In his 1931 book, The Epic of America, James Truslow Adams defined the American dream as “that dream of a land in which life should be better and richer and fuller for everyone, with opportunity for each according to ability or achievement” (LOC). For many, a college education appeared as a pathway to this life; where not only plentiful job opportunities existed, but economic growth promised a lucrative career. Now, however, the tables have turned. Instead of a college education paving the way to a better life, many college graduates are experiencing crippling loan debt after graduation, causing many to wonder if a diploma in one’s hands is even worth the hard work and financial stress.
According to Forbes, two-thirds of students graduating from American colleges and universities are graduating with some level of debt. For me, school has always been guaranteed. My parents value education and started a college fund for me when I was just a baby. I had it easy compared to the thousands of students with soaring amounts of student loan debt. I can’t help but feel guilty when I talk to my friends, who get no help from their parents, yet are expected to begin pay back on $20,000+ in loans only six months after graduation. For many, this deadline is impossible. According to a survey from Citizens Financial Group, 23 percent of college graduates said they are unable to make payments on their loans; 43 percent have entered deferment; and just 8 percent have refinanced their loans (US News).
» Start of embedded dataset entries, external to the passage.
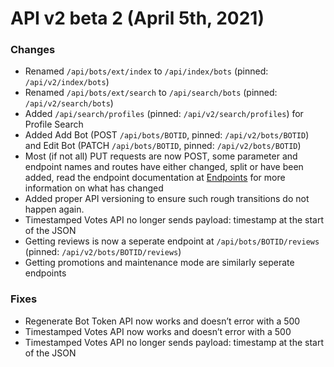 # API v2 beta 2 (April 5th, 2021)

### Changes

* Renamed `/api/bots/ext/index` to `/api/index/bots` (pinned: `/api/v2/index/bots`)
* Renamed `/api/bots/ext/search` to `/api/search/bots` (pinned: `/api/v2/search/bots`)
* Added `/api/search/profiles` (pinned: `/api/v2/search/profiles`) for Profile Search
* Added Add Bot (POST `/api/bots/BOTID`, pinned: `/api/v2/bots/BOTID`) and Edit Bot (PATCH `/api/bots/BOTID`, pinned: `/api/v2/bots/BOTID`)
* Most (if not all) PUT requests are now POST, some parameter and endpoint names and routes have either changed, split or have been added, read the endpoint documentation at [Endpoints](../basics/endpoints.md) for more information on what has changed
* Added proper API versioning to ensure such rough transitions do not happen again.
* Timestamped Votes API no longer sends payload: timestamp at the start of the JSON
* Getting reviews is now a seperate endpoint at `/api/bots/BOTID/reviews` (pinned: `/api/v2/bots/BOTID/reviews`)
* Getting promotions and maintenance mode are similarly seperate endpoints

### Fixes

* Regenerate Bot Token API now works and doesn’t error with a 500
* Timestamped Votes API now works and doesn’t error with a 500
* Timestamped Votes API no longer sends payload: timestamp at the start of the JSON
Unsurprisingly, few changes are being made to the higher education financial landscape. According to MarketWatch, the outstanding balance of the nation’s student loans is growing by an estimated $2,726.27 every second, making the Class of 2015 the most indebted class ever, with an average of $35,000 in loan debt. To put that number in perspective, even when adjusted for inflation, it’s still more than twice the amount borrowers had to pay back two decades ago (Wall Street Journal).
Thanks to increases in tuition, students’ ability to pay for college without taking out loans has become increasingly difficult. From the 1983–1984 enrollment year to the 2013–2014 enrollment year, the inflation-adjusted cost of a four-year education increased 125.7 percent for private school and 129.0 percent for public school (EPI). However, tuition costs are not the only factor affecting graduates’ ability to pay off their college loans. Despite having better job prospects than the classes of 2009-2014, the Class of 2015 faces critical economic challenges, as evidenced by rising levels of unemployed and underemployed college graduates. Over the next 10 to 15 years, Class of 2015 graduates will earn less than if they had graduated when job opportunities were plentiful (EPI).
Fortunately, public figures recognize the flaws of the college education system and continue the conversation about debilitating student loan debt. Sen. Elizabeth Warren, D-Mass. proposed a bill in 2014 that would allow borrowers to refinance their old loans at current, lower interest rates. Although Senate Republicans blocked a vote on the bill twice, Warren said she will continue to pursue the legislation. Without bills like Warren’s, “refinancing options for student loans are slim” (US News). Likewise, democratic presidential hopefuls, Bernie Sanders and Hillary Clinton, have laid out plans to help reform higher education so that it is more accessible to all.
For some college graduates, the name of their employer could drastically affect the amount of debt they hold, as well at the length of time needed to pay it all off. As of this month, companies such as PricewaterhouseCoopers, Natixis Global Asset Management and Fidelity Investments offer a new perk for the indebted millennial workforce: assistance in paying down student loans. According to a study by NerdWallet, graduates “could shave off nearly three years of payments and have $4,100 cut in interest from what they owe” by taking advantage of the newly announced perk (CS Monitor).
The biggest move to directly correct student loan debt was made by Northwestern University this month. The goal of the plan is for students who qualify for financial aid to no longer have to borrow to pay for their education. Overall, freshmen who would normally take out loans to pay for a semester at the prestigious school will instead receive a combination of grants and scholarships to cover their expenses. According to Northwestern University spokesman, Alan Cubbage, “current undergraduate students who already have $20,000 or more in loans will have that debt capped starting next fall, and receive a scholarship instead of having to borrow more” (Chicago Tribune).
If every higher level education institution followed this plan, and if every company offered an employer contribution program, thousands of college graduates would envision a life of financial stability and happiness, instead of years paying bills paycheck-to-paycheck, unable to enjoy the benefits of having a full-time career that was achieved after years of studying, stress and self-discovery.
Students striving to make a life for themselves don’t deserve to have thousands of dollars of debt sitting on their shoulders after spending 4+ years working their a**es off. Sure, students with loan debt may eventually find a job that pays them enough to break even, but how long are these tired, stressed out college graduates supposed to wait to achieve the American Dream? Afterall, “it’s important to understand what your pathway is going forward. College is not just this experience that everyone needs to do that is sort of magical and is the golden ticket. College should be the pathway going forward” (KNPR).